Kolumne über den Fortschritt des Esports

Es kommt eine Zeit

Es kommt eine Zeit in der Counter-Strike nicht mehr in den Profiligen zu finden ist

Counter-Strike wird in geraumer Zeit nicht mehr als erste Wahl der Gattung Taktik-Shooter in den größten Ligen zu finden sein - zumindest nicht in den Profispielbetrieben. Es liegt auf der Hand, dass die Profiligen nur einen kleinen Bereich der gesamten Ligenstruktur im Esport ausmachen, doch sind eben jene Ligen der Anziehungspunkt für jegliche Art von Interessenten und Sponsoren oder Investoren. Aber auch der Gelegenheitszocker oder Amateur gehört mit zu der Struktur eines Profispielbetriebs, ob als Fan oder Zuschauer. Er fördert und trägt dazu bei, den Esport wachsen zu lassen. Somit kann keine dieser beiden Klassen den Ton selber angeben, selbst die Ligenbetreiber, welche sich natürlich auch an den Investoren orientieren müssen, nicht. Es ist ein Gesamtbild, welches von verschiedenen Faktoren bestimmt wird.

Seit der Veröffentlichung des Nachfolgers des beliebtesten Multiplayer-Shooter aller Zeiten, laut Valve,  am 7. Oktober 2004, hielt die Debatte darum an, ob Counter-Strike irgendwann von der Bildfläche verschwinden wird.
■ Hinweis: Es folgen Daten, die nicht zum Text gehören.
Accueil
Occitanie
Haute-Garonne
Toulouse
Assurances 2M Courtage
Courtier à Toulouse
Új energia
Zwar hat sich die Diskussion um dieses Frage schon länger beruhigt, doch steht eins fest: Counter-Strike wird sehr wahrscheinlich abgelöst werden.
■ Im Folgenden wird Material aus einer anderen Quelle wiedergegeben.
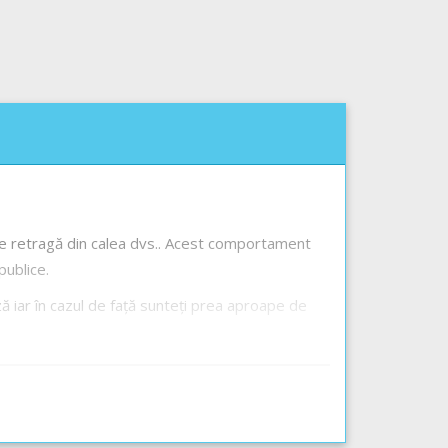
 se retragă din calea dvs.. Acest comportament
publice.
ză iar în cazul de față sunteți prea aproape de
ția autovehiculelor cu două roți), vor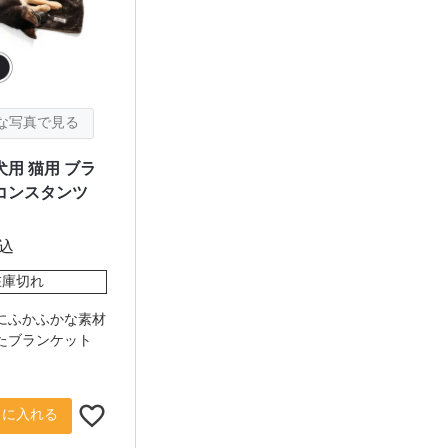
犬用 猫用 ブラ
コンスタンツ
込
在庫切れ
にふかふかな素材
たブランケット
トに入れる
Das Warum und Wodurch werde ich versuchen in den nächsten Zeilen zu erläutern.

Killerspiele

Seit nunmehr zehn Jahren hat sich der Taktik-Shooter Counter-Strike einen Namen in der Welt der Videospiele gemacht und erfreut sich noch immer größter Beliebtheit unter den Spielern, Fans und Interessierten.  Zwar musste der Spiele-Titel mehrmals als Begründung bzw. „Sündenbock" für eine Vielzahl von Amokläufen herhalten, doch konnte bis jetzt noch nicht bestätigt werden, dass alleinig „ein gewaltverherrlichendes Spiel" als Ursache für solche Taten gilt. „Sie animieren Jugendliche, andere Menschen zu töten. [...] Das sind völlig unverantwortliche und indiskutable Machwerke, die in unserer Gesellschaft keinen Platz haben dürfen", verkündete Edmund Stoiber auf sueddeutsche.de am 21.11.2006. Im Widerspruch dazu stehen beispielsweise die Aussagen von Katja Kipping, die eben jene Debatte stark kritisiert: „Nicht die brutalen PC-Spiele, über deren Wert und Sinn sich sicherlich vortrefflich streiten lässt, sind Ursache für das menschenverachtende Verhalten eines Sebastian B. In seinem Abschiedsbrief wird deutlich, dass er selbst seine soziale Situation als Ursache sieht: Leistungsdruck, soziale Auslese, Markenwahn, Wertigkeit nach Größe des Geldbeutels, Zukunftsangst, Ausweglosigkeit [...] Wer jetzt die virtuelle Computerspielwelt [...] als Feindbild ausmacht und lauthals nach Verboten ruft, verzichtet auf ernsthafte Ursachensuche und versucht, den wahren Zustand dieser Gesellschaft zu ignorieren und sich an den realen Problemen junger Menschen vorbeizumogeln."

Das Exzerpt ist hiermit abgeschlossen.